*Text section*:
He also noted that while developing the vaccine, Pfizer was already in the midst of a brand overhaul. It recently debuted a new logo that positions it as less consumer-oriented—no more pill shape—and more focused on scientific breakthroughs. He said he is interested to see what Pfizer does with the brand boost it’s gained through its vaccine success—but is surprised it hasn’t really done anything for the company’s stock yet. “Most people would agree that the reputational impact that has been thrust upon Pfizer over the last year has been very positive, brand-wise,” he said, but “there hasn’t been the stock market reaction that you would expect.”

Can the idea of a Pfizer preference be substantiated with, I don’t know, data? Peter Loewen, a professor at the University of Toronto’s Munk School of Global Affairs & Public Policy, conducted a study of Canadians’ vaccine brand preferences and found that Pfizer and Moderna were tied at the top of the list, with AstraZeneca, after a run of its own negative blood-clotting news, at the bottom, despite its still being quite effective. Loewen’s study was of Canadians, who have a different health system and different norms than Americans. But still, if they like Moderna just as much, how real can the preference for Pfizer be?


It was real enough for McLean, the Londoner, that he went out of his way to secure the shot. “It’s not like I would have been like, ‘I refuse anything but Pfizer!’ but I went the extra mile to get Pfizer,” he said. “I actually got two invitations from two separate bits of the health care network. One was from a sort of local community walk-in center, and one was in a hospital, which was actually much farther away from where I live, so it was more of a big deal to go there. But one of the reasons I went with the hospital option was because I had a hunch that they were gonna give out Pfizer, and the local place would give the other one.”

For Kimberly Vo, a software engineer in the Bay Area who wasn’t yet eligible to make a vaccine appointment when we spoke, it’s mostly just an online joke: “It’s this funny, lighthearted thing that has sprung up over social media,” she said. “My personal perception came mostly from going on TikTok. It’s a lot of Pfizer elitism on there.

*Task to complete*: Summarize the text on preference for the Pfizer vaccine in two sentences.

*Records provided*:
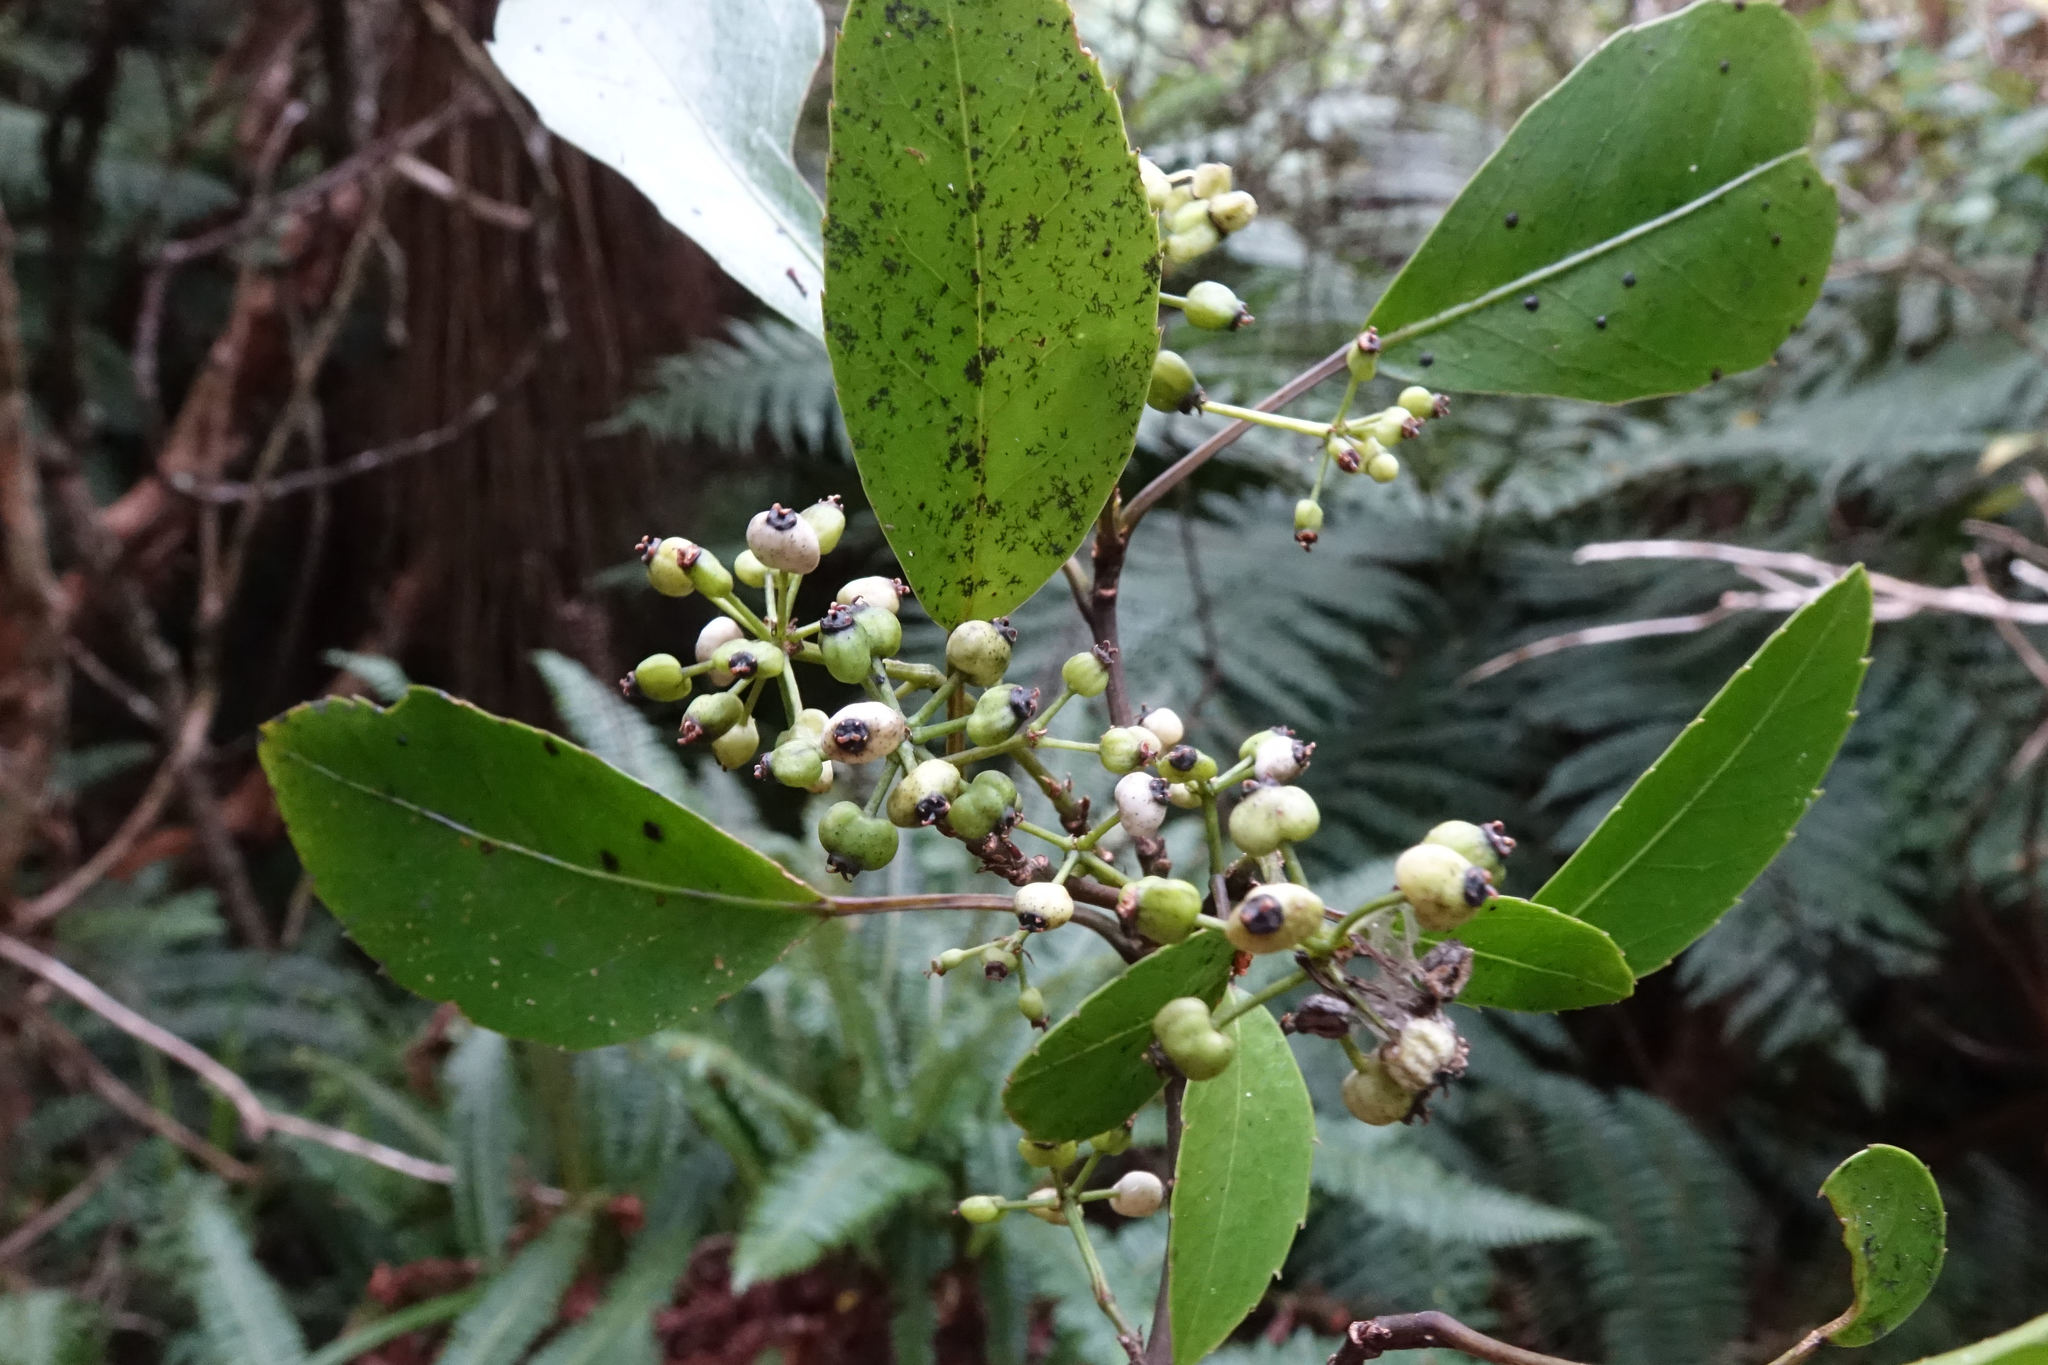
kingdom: Plantae
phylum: Tracheophyta
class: Magnoliopsida
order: Apiales
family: Araliaceae
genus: Raukaua
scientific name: Raukaua simplex
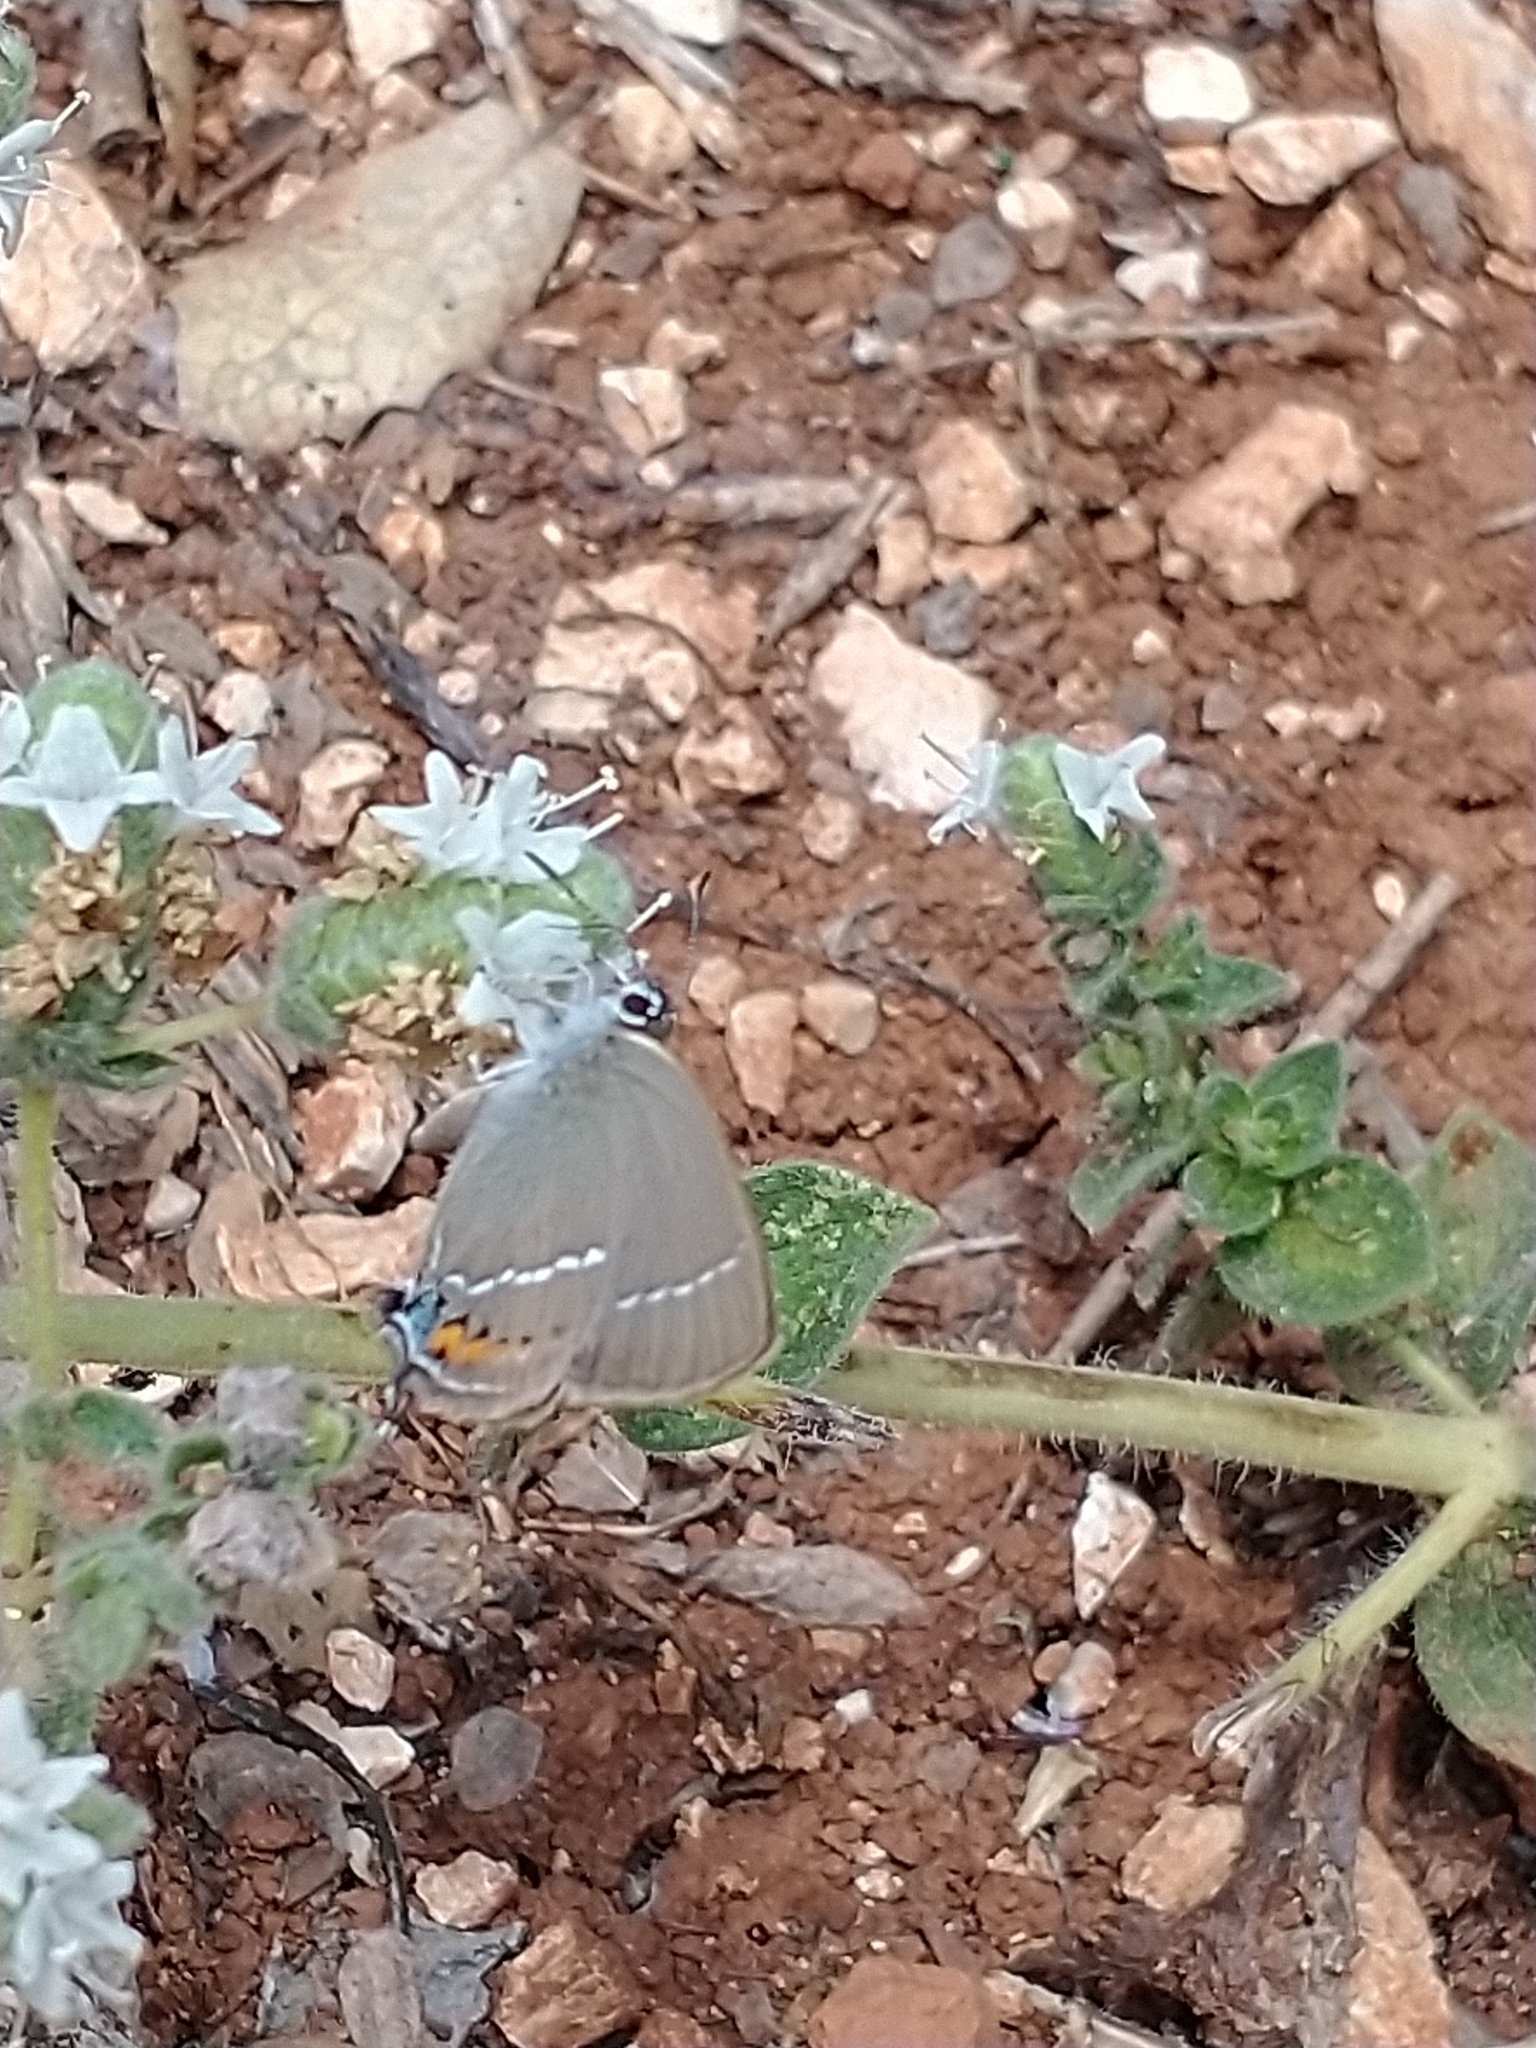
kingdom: Animalia
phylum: Arthropoda
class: Insecta
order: Lepidoptera
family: Lycaenidae
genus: Tuttiola
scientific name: Tuttiola spini
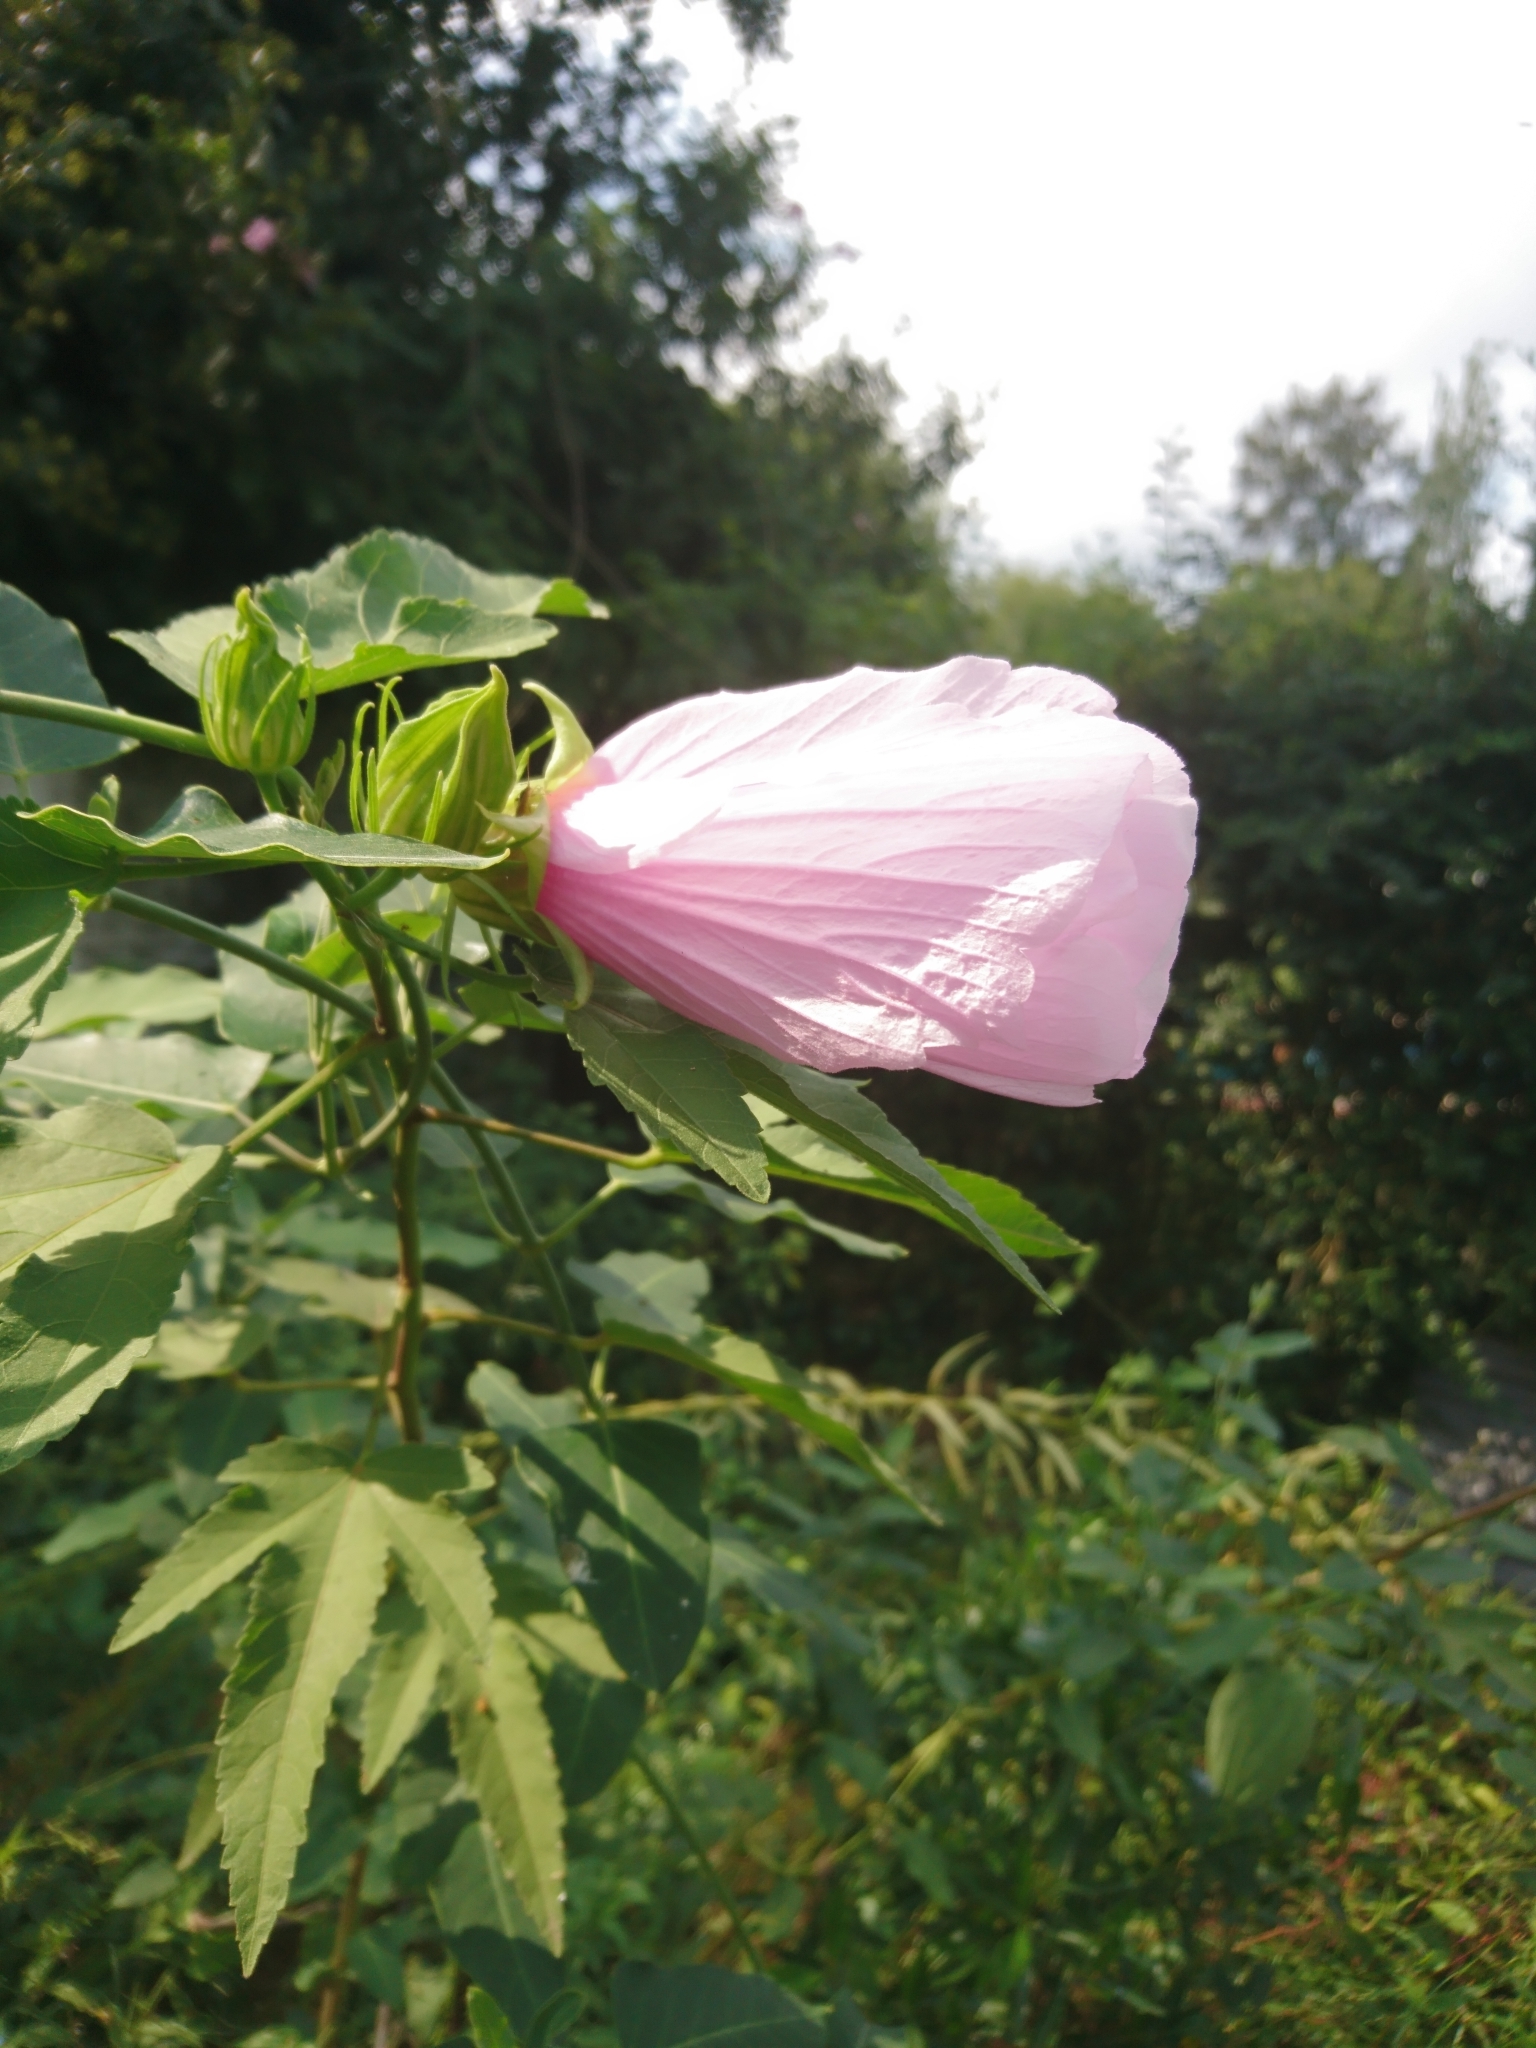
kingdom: Plantae
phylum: Tracheophyta
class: Magnoliopsida
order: Malvales
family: Malvaceae
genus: Hibiscus
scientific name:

*Solution for this problem*: Pfizer's vaccine success has given it a brand boost during an overhaul that included a new, more science-focused logo, though one observer noted the stock hasn't reacted, and a study of Canadians found Pfizer and Moderna tied at the top of vaccine preferences with AstraZeneca at the bottom. McLean, a Londoner, chose a hospital farther from home on a hunch it would give out Pfizer, while Kimberly Vo, a Bay Area software engineer, sees the preference mostly as a lighthearted joke that spread on social media like TikTok.